Peraltro lo stesso rimedio offerto dal cristianesimo non realizza una sintesi armonica, non ripristina la condizione originaria. La grazia infatti ricongiunge l’uomo a Dio soltanto negandolo: per tornare a Dio si deve negare se stessi. E ciò è diverso dallo scetticismo, che nega sì il potere dell’uomo ma senza con ciò ricongiungerlo a Dio, ed è diverso dallo stoicismo che invece ricongiunge l’uomo con Dio ma senza negarlo anzi esaltandolo. Nel peccato originale è avvenuta la dissociazione di quelli che, secondo Pascal, sono i due amori dell’uomo, l’amore di Dio e l’amore di sé. In conseguenza di tale dissociazione i due amori sono diventati assolutamente incompatibili, al punto che, per amare Dio, è necessario odiare se stessi: “Bisogna amare solo Dio e odiare se stessi” (Pensieri, 707, v. anche 564, 433). Questa antitesi un po’ schematica deve, tuttavia, essere precisata. E’ quanto avviene soprattutto nel Pensiero 712 (ma v. anche 710): “La vera ed unica virtù è di odiare se stessi (perché si è odiosi per la propria concupiscenza) e di cercare un essere veramente degno di essere amato, per amarlo. Ma siccome non possiamo amare ciò che è fuori di noi, occorre amare un essere che sia in noi, e che non sia noi […]. Ora non c’è che l’essere universale che sia tale. Il regno di Dio è in noi. Il bene universale è in noi, è noi stessi, e non è noi”. Nell’amare Dio che è principio del nostro essere amiamo dunque anche noi stessi. Ma come possa realizzarsi questa coincidenza è incomprensibile, perché il nostro vero “noi stessi” è smarrito.
Il principio dell’amare solo Dio e dell’odiare se stessi è il cercato principio della morale, principio che rovescia quelli della morale dell’orgoglio e della morale dell’ignavia, che nella loro diversità hanno tutti in comune il primato dell’amor di sé. Ma tale principio ha un carattere paradossale, perché nell’amore di Dio realizza una coincidenza fra l’amore di sé e la negazione di sé.

**Informazioni fornite:**

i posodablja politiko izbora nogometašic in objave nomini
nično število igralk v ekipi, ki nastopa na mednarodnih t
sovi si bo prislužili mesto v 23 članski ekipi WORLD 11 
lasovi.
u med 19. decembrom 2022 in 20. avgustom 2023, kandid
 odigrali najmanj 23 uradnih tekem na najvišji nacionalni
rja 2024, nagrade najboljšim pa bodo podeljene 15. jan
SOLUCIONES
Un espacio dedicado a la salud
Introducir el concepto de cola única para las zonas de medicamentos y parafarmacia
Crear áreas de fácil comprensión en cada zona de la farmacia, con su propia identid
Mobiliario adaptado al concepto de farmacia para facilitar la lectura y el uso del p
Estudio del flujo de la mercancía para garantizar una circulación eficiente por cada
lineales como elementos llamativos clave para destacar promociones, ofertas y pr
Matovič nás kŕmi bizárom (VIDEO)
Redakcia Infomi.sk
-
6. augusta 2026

* * *

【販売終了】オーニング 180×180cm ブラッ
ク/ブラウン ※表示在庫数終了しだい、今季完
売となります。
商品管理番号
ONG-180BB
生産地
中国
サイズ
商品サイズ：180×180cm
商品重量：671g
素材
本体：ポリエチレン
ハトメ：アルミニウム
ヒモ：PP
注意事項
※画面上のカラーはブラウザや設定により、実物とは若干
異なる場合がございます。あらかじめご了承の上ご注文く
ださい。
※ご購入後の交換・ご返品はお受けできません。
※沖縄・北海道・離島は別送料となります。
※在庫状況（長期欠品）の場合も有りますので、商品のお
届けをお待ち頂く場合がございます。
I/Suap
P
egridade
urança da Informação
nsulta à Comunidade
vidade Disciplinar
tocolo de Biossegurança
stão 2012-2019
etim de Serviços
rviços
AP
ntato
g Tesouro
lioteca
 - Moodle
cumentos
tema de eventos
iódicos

...

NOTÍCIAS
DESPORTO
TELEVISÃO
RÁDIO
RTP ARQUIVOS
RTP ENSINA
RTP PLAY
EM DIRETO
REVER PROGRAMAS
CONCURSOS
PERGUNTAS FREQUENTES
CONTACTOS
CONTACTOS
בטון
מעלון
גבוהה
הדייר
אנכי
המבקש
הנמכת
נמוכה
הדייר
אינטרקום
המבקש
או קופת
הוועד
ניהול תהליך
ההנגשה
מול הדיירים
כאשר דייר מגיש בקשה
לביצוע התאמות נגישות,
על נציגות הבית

**Applica quanto letto:**
1 > Nel testo su Pascal, quali due amori dell'uomo si sono dissociati nel peccato originale?
2 > Elenca tutti i numeri dei Pensieri citati nel testo su Pascal.
3 > Prosegui, per favore, il testo su Pascal dopo la sua ultima frase.
Le voci non hanno alcun legame con il testo su Pascal.

**Risultati in ordine:**
1 > L'amore di Dio e l'amore di sé.

2 > 707, 564, 433, 712, 710

3 >
4. Libertà e grazia
Perciò la conversione all’amore di Dio non può essere fatta da quella libertà umana, che è decaduta dalla sua condizione originaria. La condizione che rende possibile anteporre l’amore di Dio all’amore di sé è l’intervento della grazia, ma quest’azione della grazia sembra vanificare la libertà. Nella polemica antimolinista e nella ripresa delle tesi agostiniane negli Scritti sulla grazia, oltre che nelle Provinciali, Pascal osserva che nell’uomo originario vi era un rapporto di perfetto equilibrio fra libertà e grazia, perché l’uomo disponeva di un libero arbitrio e, allo stesso tempo, di una grazia sufficiente per salvarsi (v. Scritti sulla grazia, a cura di G.Morra, Forlì, Edizioni di Ethica, 1966, pp. 26-27 e 32-33), e azione divina e azione umana si potevano integrare perfettamente; al contrario, dopo la caduta, il libero arbitrio “infallibilmente e spontaneamente si rivolge al male”, oppure, quando sia data la grazia, “sceglie spontaneamente e infallibilmente la legge di Dio”. Nelle azioni buone vi è un concorso della volontà umana, ma solo in quanto sia mossa dalla volontà divina, al punto che “si può attribuire l’azione alla sola volontà di Dio” (ibi). “Quando piace a Dio – è scritto nella XVIII Provinciale – toccare l’uomo con la sua misericordia, gli fa fare ciò che vuole e nel modo che vuole”. E però aggiunge: “senza che questa infallibilità dell’azione di Dio distrugga in modo alcuno la libertà naturale dell’uomo”. La libertà infatti non verrebbe forzata, perché, “trovando la sua gioia più grande nel Dio che la affascina, vi si porta infallibilmente da sé con un movimento affatto libero” (Le provinciali, a cura di G. Preti, Torino, Einaudi, 1972, p. 240). Come nel rapporto fra amore di Dio e amore di sé, anche qui la grazia non distrugge la libertà umana, e però la loro unità è pensabile solo più come coincidenza della libertà con la grazia; e come l’amore di Dio, più che risanare l’amore di sé, si può dire che lo assorba, così la grazia, più che restaurare il libero arbitrio, lo trasforma in volontà rivolta a Dio, in una libertas maior (il problema è se non sia indispensabile anche quella minor per definire la libertà).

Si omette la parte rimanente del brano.